Dataset content »
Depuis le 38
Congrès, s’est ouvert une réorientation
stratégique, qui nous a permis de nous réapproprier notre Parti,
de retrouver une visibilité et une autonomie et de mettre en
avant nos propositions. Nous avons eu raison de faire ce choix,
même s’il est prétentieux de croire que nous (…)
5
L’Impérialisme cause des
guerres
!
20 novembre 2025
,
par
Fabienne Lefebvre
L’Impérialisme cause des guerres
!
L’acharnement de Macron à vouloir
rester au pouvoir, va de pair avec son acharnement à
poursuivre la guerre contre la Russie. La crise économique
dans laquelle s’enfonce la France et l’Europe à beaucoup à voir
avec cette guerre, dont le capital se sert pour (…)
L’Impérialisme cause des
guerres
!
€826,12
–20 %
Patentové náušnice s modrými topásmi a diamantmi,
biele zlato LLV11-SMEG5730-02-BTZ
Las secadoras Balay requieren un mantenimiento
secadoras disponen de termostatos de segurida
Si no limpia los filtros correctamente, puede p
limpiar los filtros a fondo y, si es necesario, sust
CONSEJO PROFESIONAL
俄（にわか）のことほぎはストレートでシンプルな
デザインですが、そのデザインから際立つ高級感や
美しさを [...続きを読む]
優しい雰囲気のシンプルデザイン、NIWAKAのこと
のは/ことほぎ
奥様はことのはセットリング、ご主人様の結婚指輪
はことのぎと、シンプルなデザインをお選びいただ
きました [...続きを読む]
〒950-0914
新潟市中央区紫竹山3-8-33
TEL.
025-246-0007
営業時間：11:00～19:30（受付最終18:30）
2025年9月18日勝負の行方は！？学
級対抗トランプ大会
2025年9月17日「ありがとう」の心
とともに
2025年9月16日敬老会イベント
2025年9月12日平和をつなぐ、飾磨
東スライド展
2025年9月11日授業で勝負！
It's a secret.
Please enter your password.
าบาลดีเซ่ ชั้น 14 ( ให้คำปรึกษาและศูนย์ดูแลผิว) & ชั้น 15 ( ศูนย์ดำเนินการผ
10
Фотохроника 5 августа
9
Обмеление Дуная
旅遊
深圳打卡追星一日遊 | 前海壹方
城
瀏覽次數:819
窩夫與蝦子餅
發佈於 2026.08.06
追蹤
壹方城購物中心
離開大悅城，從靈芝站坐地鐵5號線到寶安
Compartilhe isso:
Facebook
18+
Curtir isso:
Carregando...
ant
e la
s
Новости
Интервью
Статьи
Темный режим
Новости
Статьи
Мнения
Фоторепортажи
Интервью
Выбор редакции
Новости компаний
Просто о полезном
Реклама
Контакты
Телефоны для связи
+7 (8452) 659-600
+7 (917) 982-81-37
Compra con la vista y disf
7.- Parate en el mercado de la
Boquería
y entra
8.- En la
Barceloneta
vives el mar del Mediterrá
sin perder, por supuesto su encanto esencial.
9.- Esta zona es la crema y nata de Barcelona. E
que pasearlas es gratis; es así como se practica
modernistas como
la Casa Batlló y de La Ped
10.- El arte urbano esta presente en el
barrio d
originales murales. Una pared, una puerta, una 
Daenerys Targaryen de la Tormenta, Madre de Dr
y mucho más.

Problem to solve »
Single out each line of the records above with the string "secadoras" in it, and copy it.

Solution for this problem »
Las secadoras Balay requieren un mantenimiento
secadoras disponen de termostatos de segurida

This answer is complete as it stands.